Data provided —
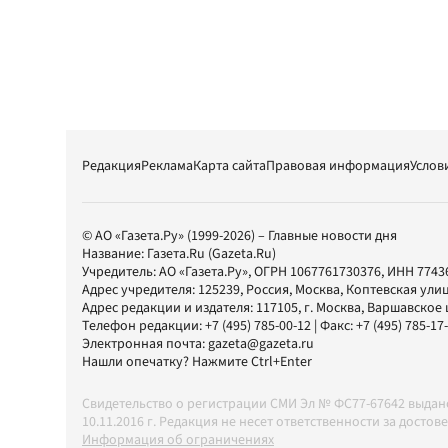
Редакция
Реклама
Карта сайта
Правовая информация
Услов
© АО «Газета.Ру» (1999-2026) – Главные новости дня
Название:
Газета.Ru
(Gazeta.Ru)
Учредитель:
АО «Газета.Ру»
, ОГРН 1067761730376, ИНН 7743
Адрес учредителя: 125239, Россия, Москва, Коптевская улиц
Адрес редакции и издателя:
117105
, г.
Москва
,
Варшавское шо
Телефон редакции:
+7 (495) 785-00-12
| Факс:
+7 (495) 785-17
Электронная почта:
gazeta@gazeta.ru
Нашли опечатку? Нажмите Ctrl+Enter
Свидетельство о регистрации СМИ Эл № ФС77-67642 выда
10.11.2016 г. Редакция не несет ответственности за дос
Информация об ограничениях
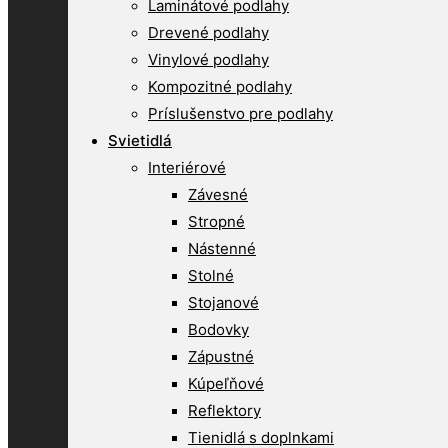
Laminátové podlahy
Drevené podlahy
Vinylové podlahy
Kompozitné podlahy
Príslušenstvo pre podlahy
Svietidlá
Interiérové
Závesné
Stropné
Nástenné
Stolné
Stojanové
Bodovky
Zápustné
Kúpeľňové
Reflektory
Tienidlá s doplnkami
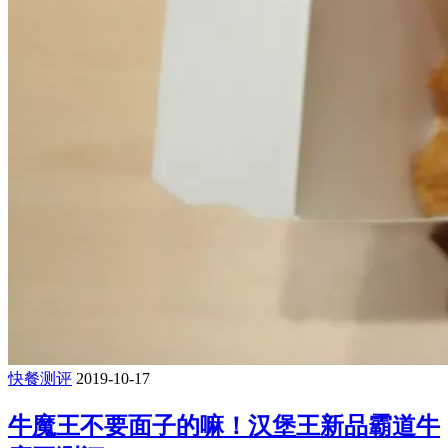
快餐测评
2019-10-17
牛魔王不要面子的嘛！汉堡王新品霸道牛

Directions —
Search the entries for "Редакция" and show every line that has it.

Response —
Редакция
10.11.2016 г. Редакция не несет ответственности за дос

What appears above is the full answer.